Falo mais sobre coberturas de acontecimentos do que de notícias isoladas, já que o telejornal apresenta possibilidades mais simples e um pouco diferentes do radiojornal. Mas as principais, na minha opinião, foram: a transmissão do excelente material biográfico sobre Foster Dulles, logo após a notícia de sua morte; a cobertura completa da visita de Kruschev aos Estados Unidos; o lançamento do “Lunik” e a confirmação das fotografias do lado até então desconhecido da Lua; a vitória de Maria Ester Bueno no campeonato mundial de tênis; e a explosão na COFAP, quando o nosso cinegrafista foi o único a filmar, no momento do acontecimento, os escombros — um autêntico furo de telejornal

Nos anos 1970, o Jornal do Brasil publicou uma crítica contundente à cobertura olímpica realizada pela Globo, destacando falhas significativas no conteúdo transmitido. Apesar do tom severo, Léo Batista foi poupado de críticas diretas, sendo reconhecido, ao lado de Térsio de Lima, como um locutor competente, mas prejudicado pelas condições impostas pela produção.”No caso do esporte, quem vinha acompanhando, aos sábados, o Esporte Espetacular transmitido pela Globo, já devia esperar o pior em matéria de cobertura olímpica. O programa era excelente em imagem, mas péssimo toda vez que entrava a voz de um narrador brasileiro. Térsio de Lima e Léo Batista, bons locutores, foram atirados às feras pelos produtores do programa, sendo obrigados a ler textos cheios de erros e impropriedades. Do melhor, textos, sim, mas porcamente traduzidos do original americano, e traduzidos sem muito cuidado. Por exemplo: as distâncias das provas de atletismo eram dadas em termos de jardas, pés e polegadas, e não de metros e centímetros, numa clara falta de atenção.”

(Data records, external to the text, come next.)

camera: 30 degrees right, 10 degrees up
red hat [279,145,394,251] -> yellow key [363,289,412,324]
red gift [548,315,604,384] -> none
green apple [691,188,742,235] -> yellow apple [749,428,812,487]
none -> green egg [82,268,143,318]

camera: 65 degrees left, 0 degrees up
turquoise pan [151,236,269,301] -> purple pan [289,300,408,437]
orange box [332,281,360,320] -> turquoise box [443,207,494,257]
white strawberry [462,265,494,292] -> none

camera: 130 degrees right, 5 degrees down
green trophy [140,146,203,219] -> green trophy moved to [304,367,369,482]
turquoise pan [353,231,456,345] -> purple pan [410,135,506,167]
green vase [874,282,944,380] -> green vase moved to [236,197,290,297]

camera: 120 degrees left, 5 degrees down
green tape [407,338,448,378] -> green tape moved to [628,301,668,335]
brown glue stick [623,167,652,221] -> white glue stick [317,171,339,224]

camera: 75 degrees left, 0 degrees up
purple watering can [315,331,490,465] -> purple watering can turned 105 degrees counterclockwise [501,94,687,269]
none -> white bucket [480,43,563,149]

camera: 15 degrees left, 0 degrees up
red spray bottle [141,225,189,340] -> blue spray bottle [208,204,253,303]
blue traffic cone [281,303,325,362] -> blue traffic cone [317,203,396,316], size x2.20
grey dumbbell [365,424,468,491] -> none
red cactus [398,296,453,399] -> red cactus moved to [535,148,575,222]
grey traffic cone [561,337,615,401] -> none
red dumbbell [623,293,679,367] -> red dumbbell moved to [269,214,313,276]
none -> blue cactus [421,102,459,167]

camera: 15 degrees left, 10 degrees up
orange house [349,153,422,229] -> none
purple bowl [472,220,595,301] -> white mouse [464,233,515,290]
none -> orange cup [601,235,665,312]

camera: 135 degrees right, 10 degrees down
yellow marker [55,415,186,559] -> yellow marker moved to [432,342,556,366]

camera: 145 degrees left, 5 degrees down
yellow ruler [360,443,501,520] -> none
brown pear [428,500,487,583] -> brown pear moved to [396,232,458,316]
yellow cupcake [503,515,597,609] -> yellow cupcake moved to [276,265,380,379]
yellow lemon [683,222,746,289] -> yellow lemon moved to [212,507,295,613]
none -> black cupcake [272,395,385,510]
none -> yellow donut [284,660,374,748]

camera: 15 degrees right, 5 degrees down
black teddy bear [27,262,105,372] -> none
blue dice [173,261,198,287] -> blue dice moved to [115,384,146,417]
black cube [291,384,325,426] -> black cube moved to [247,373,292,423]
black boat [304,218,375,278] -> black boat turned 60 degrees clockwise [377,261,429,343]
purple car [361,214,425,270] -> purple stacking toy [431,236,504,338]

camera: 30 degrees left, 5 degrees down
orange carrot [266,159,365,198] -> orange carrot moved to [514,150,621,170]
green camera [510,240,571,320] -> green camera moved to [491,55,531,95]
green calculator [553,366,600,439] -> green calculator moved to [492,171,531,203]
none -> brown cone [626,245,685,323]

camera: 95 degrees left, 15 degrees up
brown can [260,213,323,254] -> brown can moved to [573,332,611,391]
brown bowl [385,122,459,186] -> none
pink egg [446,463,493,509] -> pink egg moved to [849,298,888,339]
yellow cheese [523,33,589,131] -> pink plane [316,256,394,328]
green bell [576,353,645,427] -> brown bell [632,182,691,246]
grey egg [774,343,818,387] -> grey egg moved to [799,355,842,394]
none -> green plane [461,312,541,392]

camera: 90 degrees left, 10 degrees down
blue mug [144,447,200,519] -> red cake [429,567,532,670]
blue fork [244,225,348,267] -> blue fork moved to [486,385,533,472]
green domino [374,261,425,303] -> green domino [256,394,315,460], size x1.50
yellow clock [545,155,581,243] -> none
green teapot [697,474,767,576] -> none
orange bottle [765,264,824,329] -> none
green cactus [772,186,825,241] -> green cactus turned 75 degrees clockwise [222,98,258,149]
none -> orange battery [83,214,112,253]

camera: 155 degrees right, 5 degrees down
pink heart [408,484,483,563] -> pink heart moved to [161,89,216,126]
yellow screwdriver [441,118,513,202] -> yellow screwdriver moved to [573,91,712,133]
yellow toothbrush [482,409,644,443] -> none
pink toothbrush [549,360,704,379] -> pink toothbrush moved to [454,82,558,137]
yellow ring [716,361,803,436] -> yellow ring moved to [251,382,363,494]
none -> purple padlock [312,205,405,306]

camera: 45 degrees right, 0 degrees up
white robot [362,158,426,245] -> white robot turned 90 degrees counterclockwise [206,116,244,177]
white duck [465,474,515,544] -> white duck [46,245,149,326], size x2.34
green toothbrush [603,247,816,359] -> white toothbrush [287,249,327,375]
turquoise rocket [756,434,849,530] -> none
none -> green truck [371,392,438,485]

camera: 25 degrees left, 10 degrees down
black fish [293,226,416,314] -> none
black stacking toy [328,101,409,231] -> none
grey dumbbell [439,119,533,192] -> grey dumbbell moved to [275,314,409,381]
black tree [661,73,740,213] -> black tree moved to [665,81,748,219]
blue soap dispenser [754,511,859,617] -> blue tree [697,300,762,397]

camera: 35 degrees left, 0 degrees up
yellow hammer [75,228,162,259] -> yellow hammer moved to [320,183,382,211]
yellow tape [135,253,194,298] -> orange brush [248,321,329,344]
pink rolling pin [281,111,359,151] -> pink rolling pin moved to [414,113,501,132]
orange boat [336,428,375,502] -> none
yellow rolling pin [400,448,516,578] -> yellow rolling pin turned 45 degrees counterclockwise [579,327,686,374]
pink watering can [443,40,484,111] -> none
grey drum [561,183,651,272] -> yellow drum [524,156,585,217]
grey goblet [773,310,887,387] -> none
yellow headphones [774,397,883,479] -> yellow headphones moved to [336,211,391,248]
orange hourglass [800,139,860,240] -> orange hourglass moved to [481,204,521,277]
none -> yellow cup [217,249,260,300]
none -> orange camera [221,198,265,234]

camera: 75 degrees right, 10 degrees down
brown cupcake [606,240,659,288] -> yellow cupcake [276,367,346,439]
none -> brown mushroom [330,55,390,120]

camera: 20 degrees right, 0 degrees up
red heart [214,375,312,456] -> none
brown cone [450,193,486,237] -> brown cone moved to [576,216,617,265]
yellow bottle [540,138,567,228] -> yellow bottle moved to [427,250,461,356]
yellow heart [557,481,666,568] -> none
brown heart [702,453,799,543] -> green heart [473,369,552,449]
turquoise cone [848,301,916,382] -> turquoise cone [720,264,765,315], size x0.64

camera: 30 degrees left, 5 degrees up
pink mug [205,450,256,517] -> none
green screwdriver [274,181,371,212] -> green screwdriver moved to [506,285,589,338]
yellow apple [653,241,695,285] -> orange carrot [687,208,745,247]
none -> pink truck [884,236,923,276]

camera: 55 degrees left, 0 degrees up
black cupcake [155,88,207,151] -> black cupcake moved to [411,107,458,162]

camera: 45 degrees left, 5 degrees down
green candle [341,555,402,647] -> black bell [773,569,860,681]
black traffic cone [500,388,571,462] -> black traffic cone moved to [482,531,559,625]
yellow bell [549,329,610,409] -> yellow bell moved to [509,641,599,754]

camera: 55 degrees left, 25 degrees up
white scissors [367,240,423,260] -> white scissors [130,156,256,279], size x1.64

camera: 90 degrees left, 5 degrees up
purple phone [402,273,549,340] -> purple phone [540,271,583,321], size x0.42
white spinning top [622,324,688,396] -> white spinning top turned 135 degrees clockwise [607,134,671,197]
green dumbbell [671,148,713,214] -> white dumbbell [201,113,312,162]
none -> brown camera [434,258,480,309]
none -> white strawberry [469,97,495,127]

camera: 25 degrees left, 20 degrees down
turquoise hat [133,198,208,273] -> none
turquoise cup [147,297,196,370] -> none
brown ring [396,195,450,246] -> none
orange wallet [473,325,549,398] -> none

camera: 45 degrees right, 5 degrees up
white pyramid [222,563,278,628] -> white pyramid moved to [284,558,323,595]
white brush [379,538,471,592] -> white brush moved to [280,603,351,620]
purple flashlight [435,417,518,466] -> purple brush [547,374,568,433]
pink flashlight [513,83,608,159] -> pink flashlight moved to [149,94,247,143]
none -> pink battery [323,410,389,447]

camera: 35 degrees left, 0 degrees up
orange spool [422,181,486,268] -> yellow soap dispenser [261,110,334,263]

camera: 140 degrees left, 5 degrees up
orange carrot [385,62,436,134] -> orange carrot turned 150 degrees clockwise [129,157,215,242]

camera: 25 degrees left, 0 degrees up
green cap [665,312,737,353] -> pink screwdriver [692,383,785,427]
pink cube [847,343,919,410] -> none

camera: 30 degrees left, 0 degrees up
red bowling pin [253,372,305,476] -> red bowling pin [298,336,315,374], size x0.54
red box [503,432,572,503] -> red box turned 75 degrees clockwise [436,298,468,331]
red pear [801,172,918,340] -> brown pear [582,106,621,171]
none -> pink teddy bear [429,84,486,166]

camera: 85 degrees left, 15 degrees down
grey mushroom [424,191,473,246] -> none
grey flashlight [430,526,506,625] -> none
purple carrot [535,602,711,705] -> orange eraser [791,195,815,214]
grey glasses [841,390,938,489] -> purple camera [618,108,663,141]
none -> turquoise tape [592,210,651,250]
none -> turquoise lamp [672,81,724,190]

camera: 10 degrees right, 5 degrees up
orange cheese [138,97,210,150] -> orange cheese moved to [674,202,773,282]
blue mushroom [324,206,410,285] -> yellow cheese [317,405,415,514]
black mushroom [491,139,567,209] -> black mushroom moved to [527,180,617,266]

E assim se encerra a jornada daquele que transformou microfones em janelas para o mundo. Léo Batista, com sua voz firme e ao mesmo tempo acolhedora, atravessou o tempo como quem narra a própria história da comunicação no Brasil. Testemunha de eras, das primeiras vibrações do rádio às imagens pulsantes da televisão, ele soube dar cor às palavras e vida aos instantes. Sua partida, em um janeiro de saudade, não apagou o brilho de seu legado, mas deixou-o como uma constelação que inspira e guia. No eco de suas narrações, Léo permanece, não como uma memória estática, mas como um sopro contínuo de inovação e paixão pela arte de contar histórias. Seu nome se junta aos grandes, não por títulos ou conquistas, mas pela alma que emprestou a cada palavra.